Your instructions: Can you rewrite the lines of every entry below, substituting "processed" for "developed" and leaving everything else unchanged? Leave the pictures out of your answer.

Provided records:
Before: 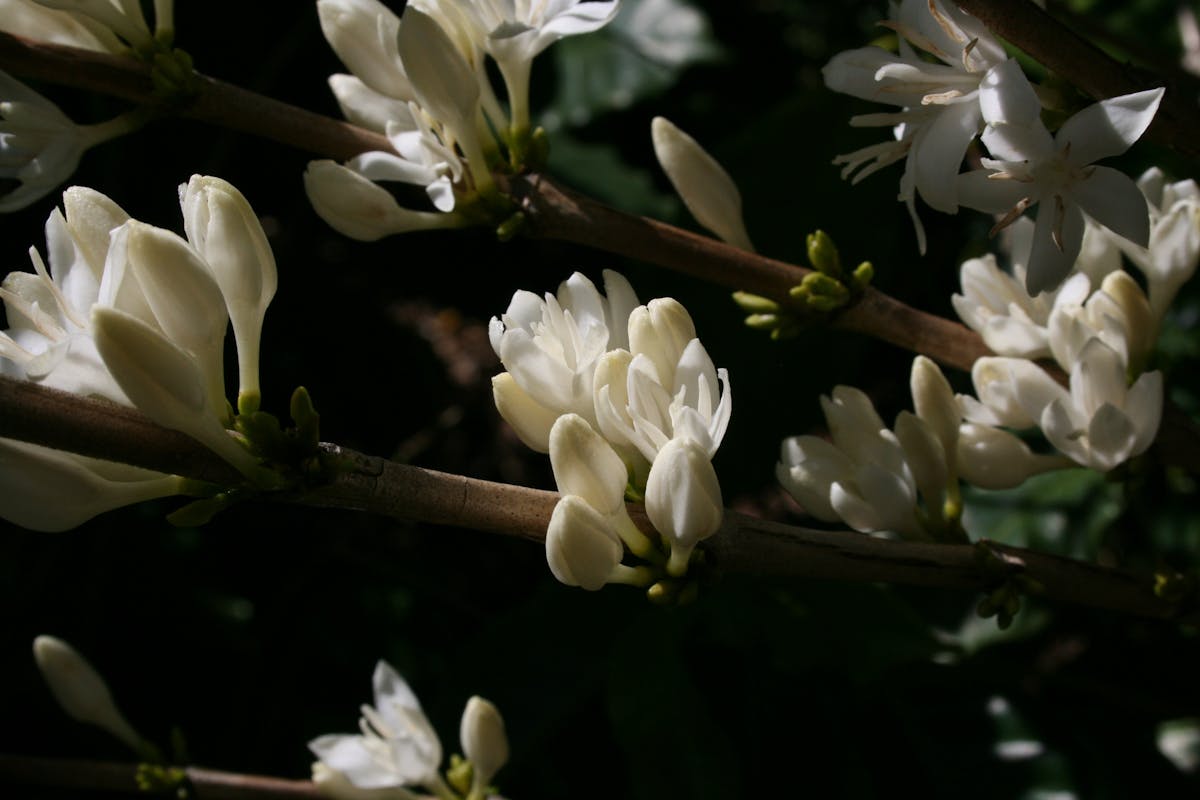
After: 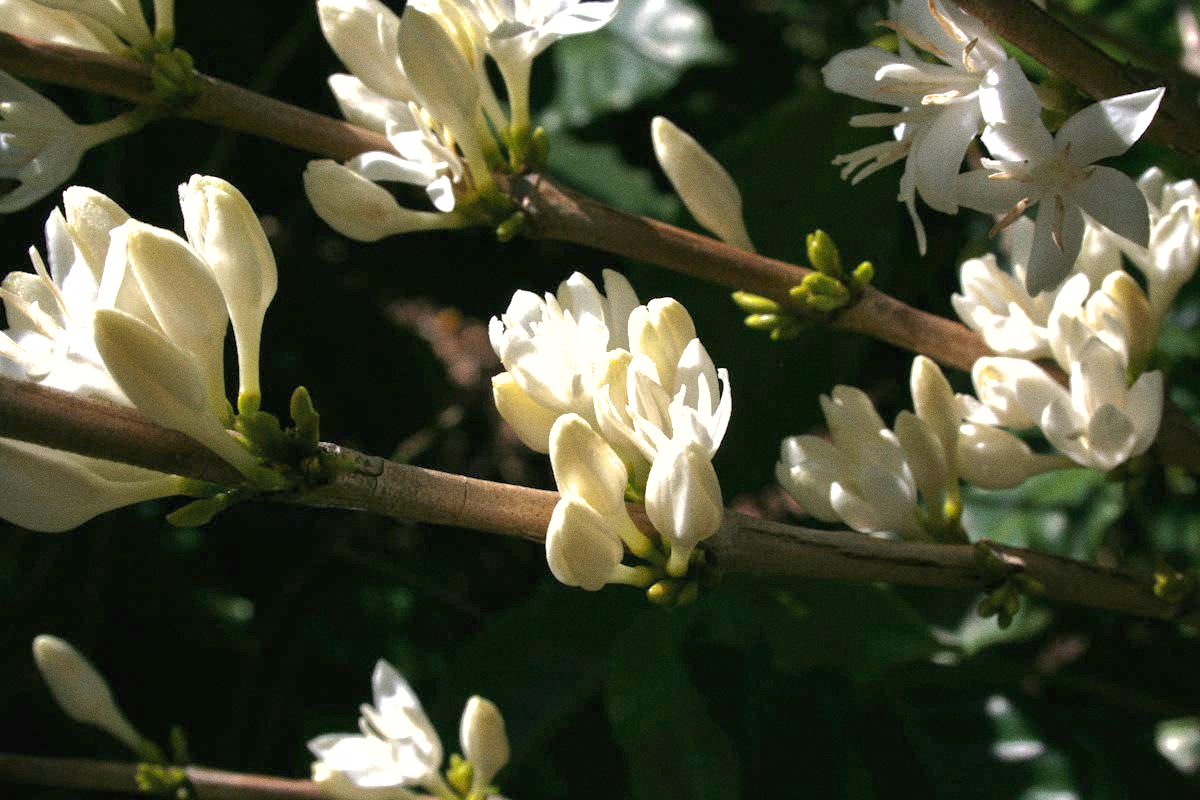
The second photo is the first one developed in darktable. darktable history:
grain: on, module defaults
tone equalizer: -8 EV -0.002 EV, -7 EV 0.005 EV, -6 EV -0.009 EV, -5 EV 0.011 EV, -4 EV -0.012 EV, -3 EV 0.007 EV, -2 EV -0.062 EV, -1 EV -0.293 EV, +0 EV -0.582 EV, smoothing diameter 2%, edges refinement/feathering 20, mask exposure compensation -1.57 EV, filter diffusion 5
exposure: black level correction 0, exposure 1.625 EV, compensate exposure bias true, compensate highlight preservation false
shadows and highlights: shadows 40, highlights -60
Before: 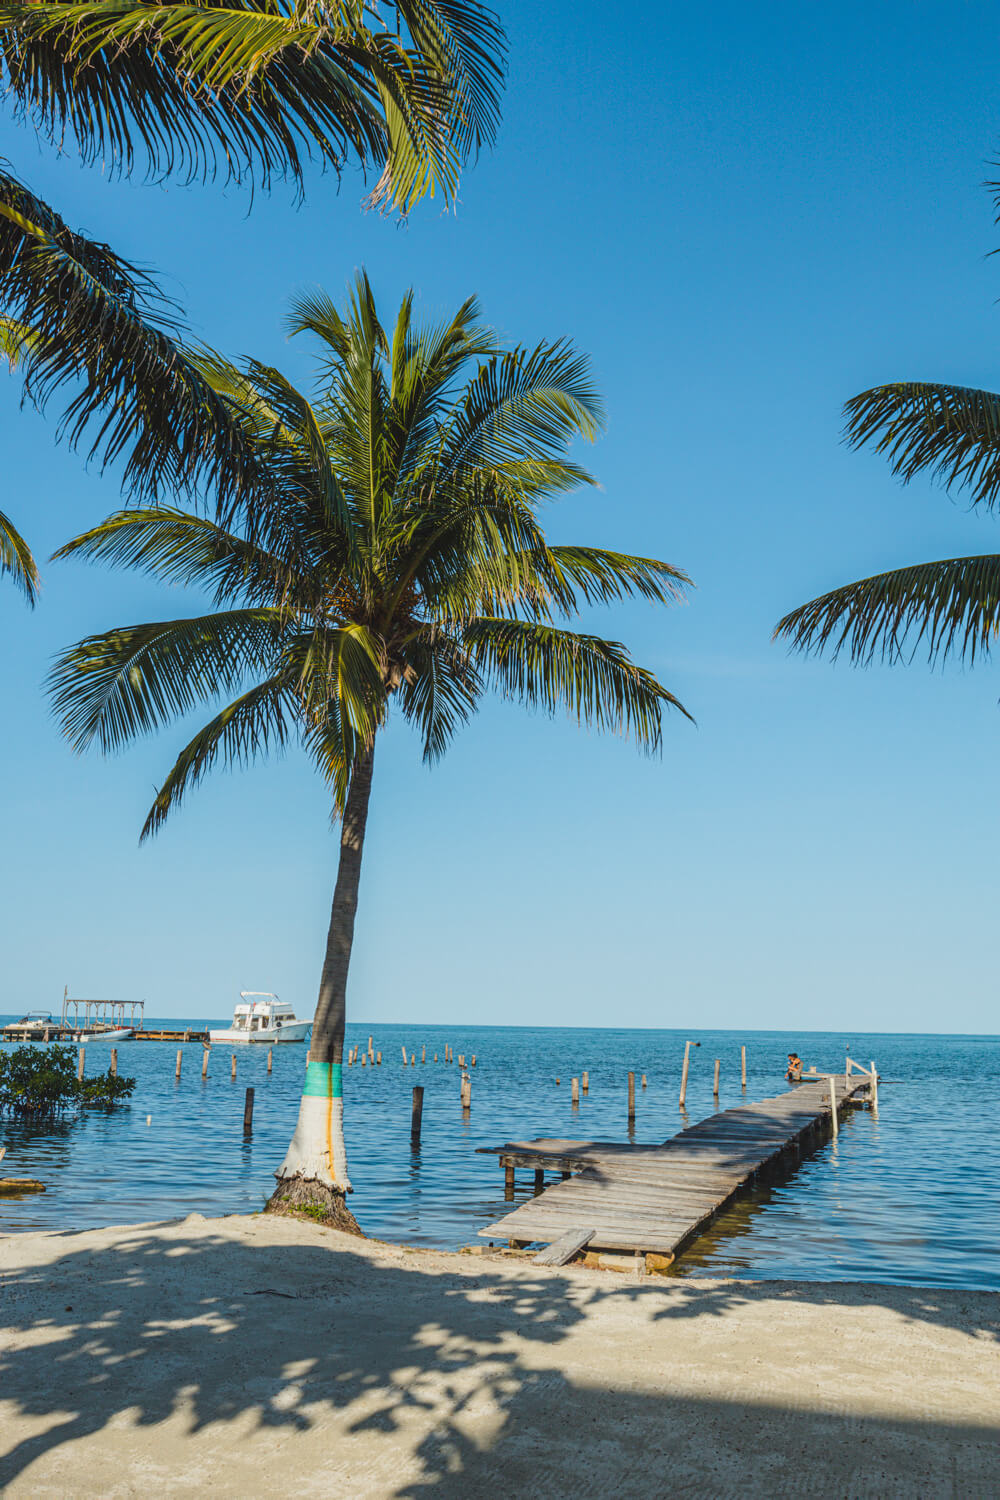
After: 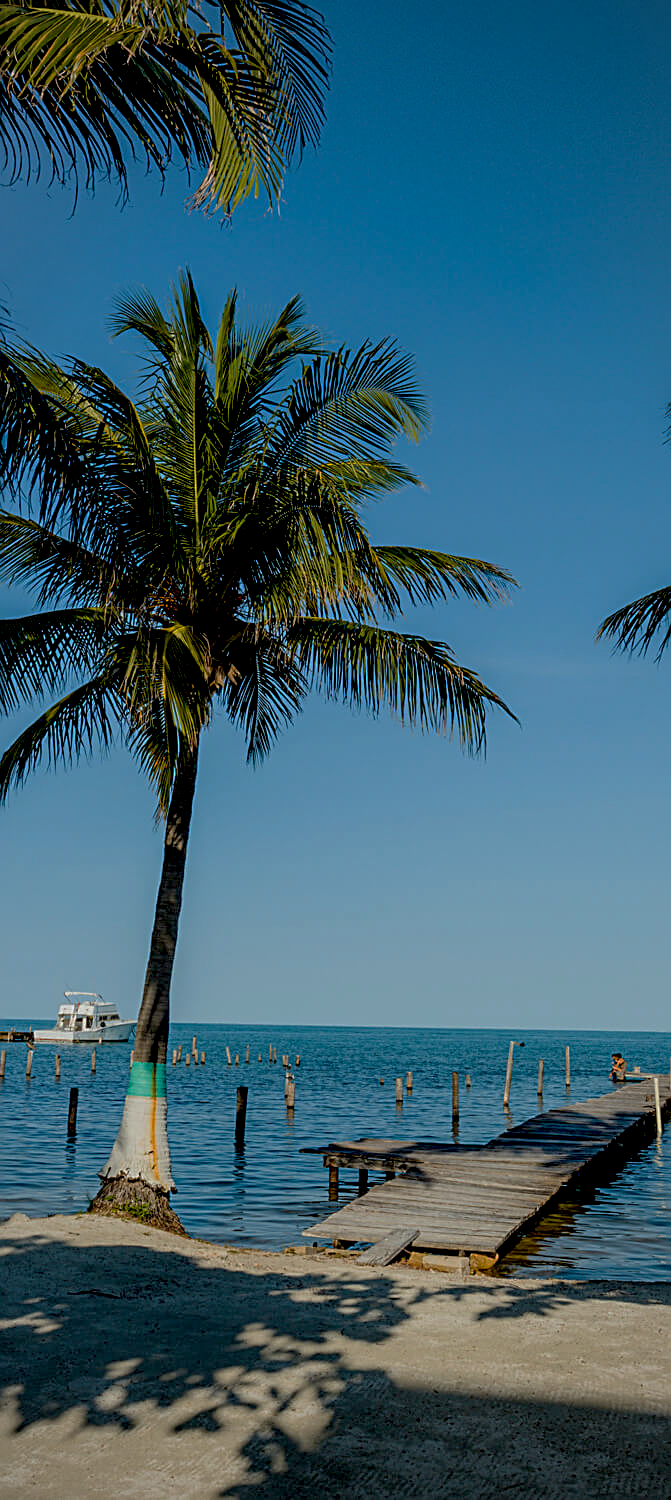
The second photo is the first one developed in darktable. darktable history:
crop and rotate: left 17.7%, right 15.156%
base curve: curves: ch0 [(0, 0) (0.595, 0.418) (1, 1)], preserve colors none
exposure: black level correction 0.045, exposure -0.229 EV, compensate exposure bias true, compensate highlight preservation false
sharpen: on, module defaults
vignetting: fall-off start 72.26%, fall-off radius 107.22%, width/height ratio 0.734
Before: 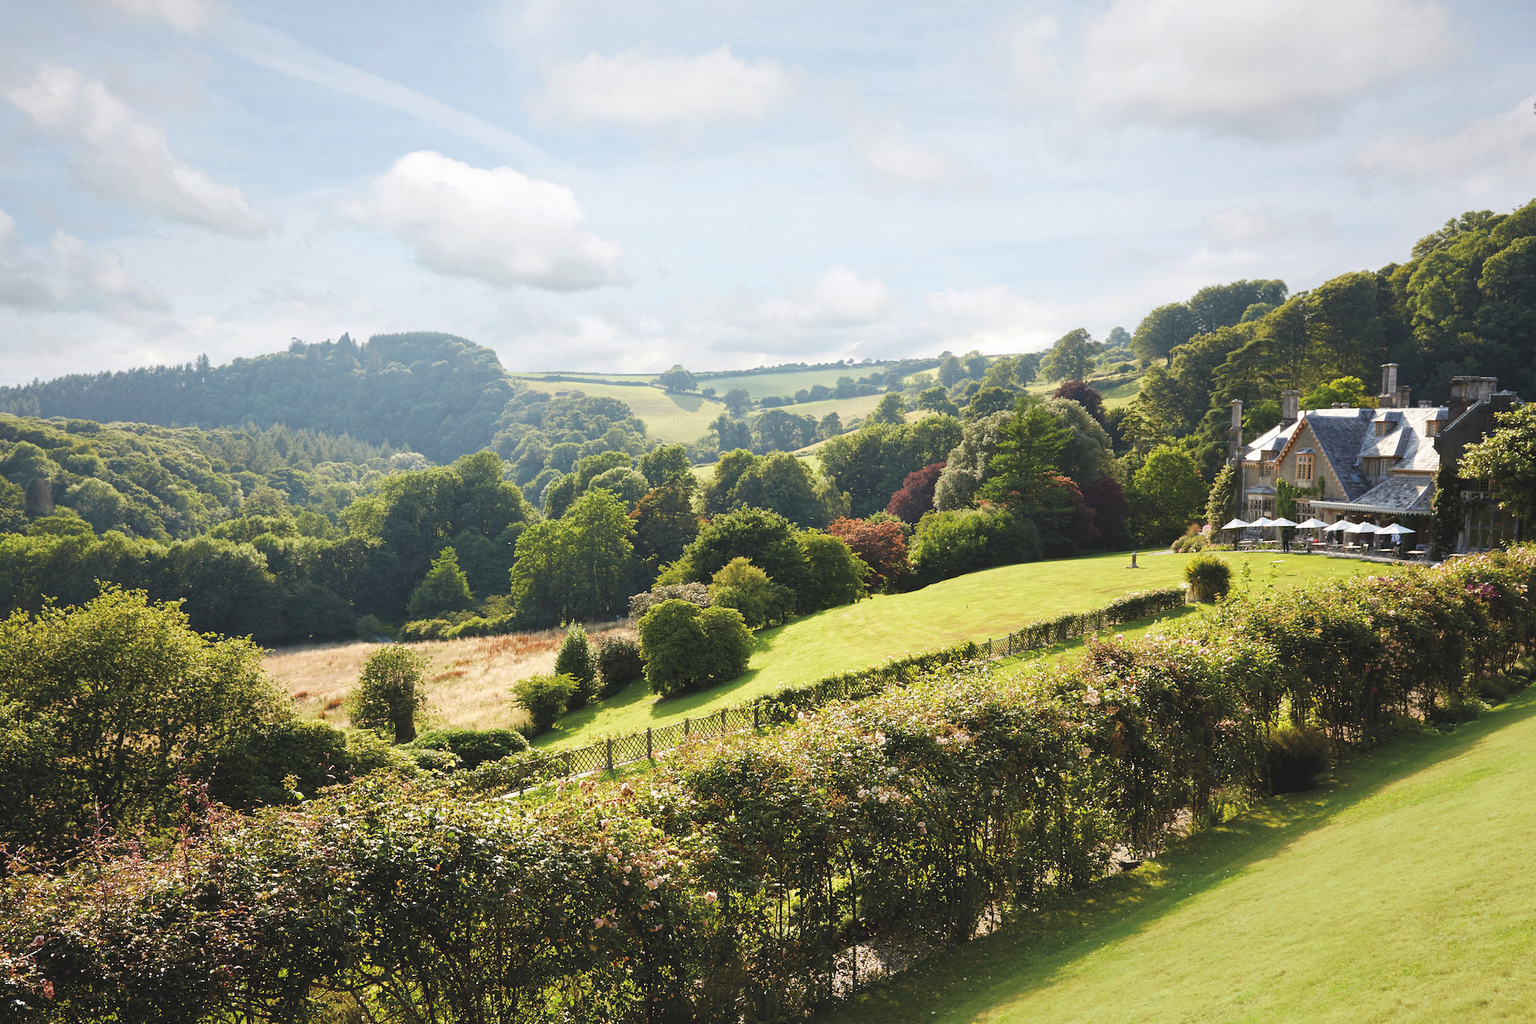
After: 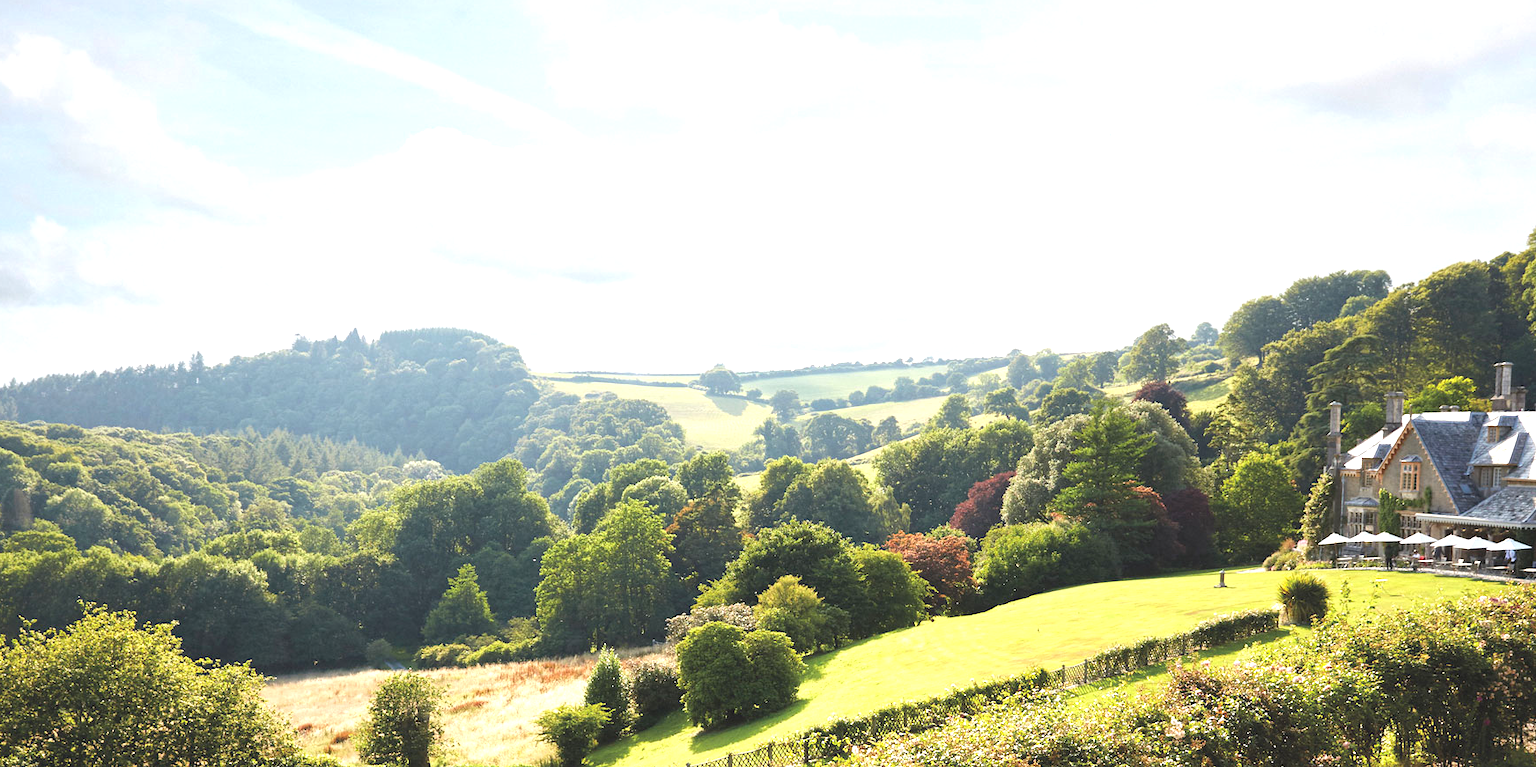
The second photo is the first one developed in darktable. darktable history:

Expected output:
Before: 
After: 
The second photo is the first one processed in darktable. darktable history:
grain: on, module defaults
tone equalizer: -8 EV -0.002 EV, -7 EV 0.005 EV, -6 EV -0.009 EV, -5 EV 0.011 EV, -4 EV -0.012 EV, -3 EV 0.007 EV, -2 EV -0.062 EV, -1 EV -0.293 EV, +0 EV -0.582 EV, smoothing diameter 2%, edges refinement/feathering 20, mask exposure compensation -1.57 EV, filter diffusion 5
exposure: black level correction 0, exposure 1.625 EV, compensate exposure bias true, compensate highlight preservation false
shadows and highlights: shadows 40, highlights -60
Before: 
After: 
The second photo is the first one processed in darktable. darktable history:
crop and rotate: left 17.7%, right 15.156%
base curve: curves: ch0 [(0, 0) (0.595, 0.418) (1, 1)], preserve colors none
exposure: black level correction 0.045, exposure -0.229 EV, compensate exposure bias true, compensate highlight preservation false
sharpen: on, module defaults
vignetting: fall-off start 72.26%, fall-off radius 107.22%, width/height ratio 0.734
Before: 
After: 
The second photo is the first one processed in darktable. darktable history:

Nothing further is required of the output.